简体繁体 English

从外部表读取与在 Bigquery 中加载数据和读取数据

[英]Reading from External Table vs Loading data and reading from it in Bigquery

原文 2019-12-04 16:57:33 4 2 google-cloud-platform/ google-bigquery

I need to get data(csv format) from GCS to Bigquery and then perform ETL on it to produce results.我需要从 GCS 获取数据（csv 格式）到 Bigquery，然后对其执行 ETL 以生成结果。 The format of the csv which comes over might not be fixed and could subtly change with every file.出现的 csv 格式可能不是固定的，可能会随着每个文件而微妙地变化。 Would it be better to create temp external tables to read data directly from GCS and then process it or would be better to load data into a staging table in bigquery and then process from it.创建临时外部表以直接从 GCS 读取数据然后处理它会更好，还是将数据加载到 bigquery 中的临时表然后从中处理会更好。 I am trying to understand what is a better design in terms of execution efficiency.我试图了解在执行效率方面什么是更好的设计。 Is there a drawback with any of the approaches?任何方法都有缺点吗？

2 个解决方案

Google Cloud Platform has a service called Composer. Google Cloud Platform 有一项名为 Composer 的服务。 This is GCPs version of Apache Airflow which is software for managing data pipelines and workflows.这是 Apache Airflow 的 GCP 版本，它是用于管理数据管道和工作流的软件。 Composer being a GCP product has built-in functions to work with GCS and BigQuery.
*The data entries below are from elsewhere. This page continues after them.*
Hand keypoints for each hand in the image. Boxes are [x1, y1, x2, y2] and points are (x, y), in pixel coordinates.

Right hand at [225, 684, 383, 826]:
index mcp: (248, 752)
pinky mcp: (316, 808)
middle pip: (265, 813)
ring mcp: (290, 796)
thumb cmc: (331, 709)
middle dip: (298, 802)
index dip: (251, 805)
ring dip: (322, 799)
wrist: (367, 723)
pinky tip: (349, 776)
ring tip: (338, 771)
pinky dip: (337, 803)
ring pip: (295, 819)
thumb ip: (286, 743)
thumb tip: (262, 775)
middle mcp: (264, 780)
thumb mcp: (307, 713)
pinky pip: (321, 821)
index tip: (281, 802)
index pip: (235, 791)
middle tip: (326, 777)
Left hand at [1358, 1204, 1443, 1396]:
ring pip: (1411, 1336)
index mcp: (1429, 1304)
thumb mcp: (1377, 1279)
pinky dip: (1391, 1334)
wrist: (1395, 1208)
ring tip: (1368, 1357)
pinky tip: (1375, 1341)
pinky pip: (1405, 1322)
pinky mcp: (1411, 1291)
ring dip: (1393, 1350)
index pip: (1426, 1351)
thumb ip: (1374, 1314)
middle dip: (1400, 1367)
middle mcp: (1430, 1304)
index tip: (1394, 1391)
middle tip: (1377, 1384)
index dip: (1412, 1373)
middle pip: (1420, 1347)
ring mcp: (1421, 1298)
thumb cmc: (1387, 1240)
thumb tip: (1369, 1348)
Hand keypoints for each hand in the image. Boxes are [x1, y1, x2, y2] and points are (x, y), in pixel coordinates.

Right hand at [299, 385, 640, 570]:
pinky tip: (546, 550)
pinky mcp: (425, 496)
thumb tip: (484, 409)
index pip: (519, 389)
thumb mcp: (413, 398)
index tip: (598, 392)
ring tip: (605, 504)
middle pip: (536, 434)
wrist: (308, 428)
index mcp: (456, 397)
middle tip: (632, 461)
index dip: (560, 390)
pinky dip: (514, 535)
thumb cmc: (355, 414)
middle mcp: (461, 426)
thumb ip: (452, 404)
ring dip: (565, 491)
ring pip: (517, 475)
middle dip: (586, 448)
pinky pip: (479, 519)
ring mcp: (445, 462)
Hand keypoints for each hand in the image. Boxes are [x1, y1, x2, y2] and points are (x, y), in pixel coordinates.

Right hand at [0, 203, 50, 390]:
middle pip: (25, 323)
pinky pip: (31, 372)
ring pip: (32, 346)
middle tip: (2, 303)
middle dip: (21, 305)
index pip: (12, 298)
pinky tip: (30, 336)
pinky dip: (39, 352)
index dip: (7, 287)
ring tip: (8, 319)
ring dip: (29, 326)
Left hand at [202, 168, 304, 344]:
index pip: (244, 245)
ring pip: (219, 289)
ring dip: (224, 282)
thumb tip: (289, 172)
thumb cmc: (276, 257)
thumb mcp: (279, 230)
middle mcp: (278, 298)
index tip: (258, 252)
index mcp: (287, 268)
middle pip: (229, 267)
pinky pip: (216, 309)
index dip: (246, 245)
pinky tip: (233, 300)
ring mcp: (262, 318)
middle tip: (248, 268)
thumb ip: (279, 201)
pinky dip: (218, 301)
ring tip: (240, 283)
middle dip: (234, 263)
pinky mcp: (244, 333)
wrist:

Composer 作为 GCP 产品具有与 GCS 和 BigQuery 配合使用的内置函数。 I would recommend you build your pipeline in Composer.我建议您在 Composer 中构建管道。

https://cloud.google.com/composer/ https://cloud.google.com/composer/

We use composer with GCS and Bigquery to manage the entire ETL process.我们使用 Composer 与 GCS 和 Bigquery 来管理整个 ETL 过程。

Composer >> Extract raw file from service >> Store raw file to GCS Composer >> Extract raw file from GCS >> Transform raw file >> store transformed file to GCS >> store transformed file to BigQuery Composer >> 从服务中提取原始文件 >> 将原始文件存储到 GCS Composer >> 从 GCS 中提取原始文件 >> 转换原始文件 >> 将转换后的文件存储到 GCS >> 将转换后的文件存储到 BigQuery

Composer has a many additional pipeline management features that you can take advantage of as your ETLs get more complex. Composer 具有许多额外的管道管理功能，您可以在 ETL 变得更加复杂时利用这些功能。

If I understood correctly you want to deal with exceptions caused by bad entries without interrupting the process.如果我理解正确，您希望在不中断流程的情况下处理由错误条目引起的异常。

If that's the case you want to use Cloud DataFlow and use ParDo to deal with bad entries and stick them into cloud pubsub or equivalent to be dealt with using a separate system.如果是这种情况，您想使用 Cloud DataFlow 并使用 ParDo 来处理错误条目并将它们粘贴到云发布订阅中或使用单独的系统进行处理。

See the following url for further information.有关更多信息，请参阅以下网址。

https://cloud.google.com/blog/products/gcp/handling-invalid-inputs-in-dataflow https://cloud.google.com/blog/products/gcp/handling-invalid-inputs-in-dataflow

Hope this helps.希望这可以帮助。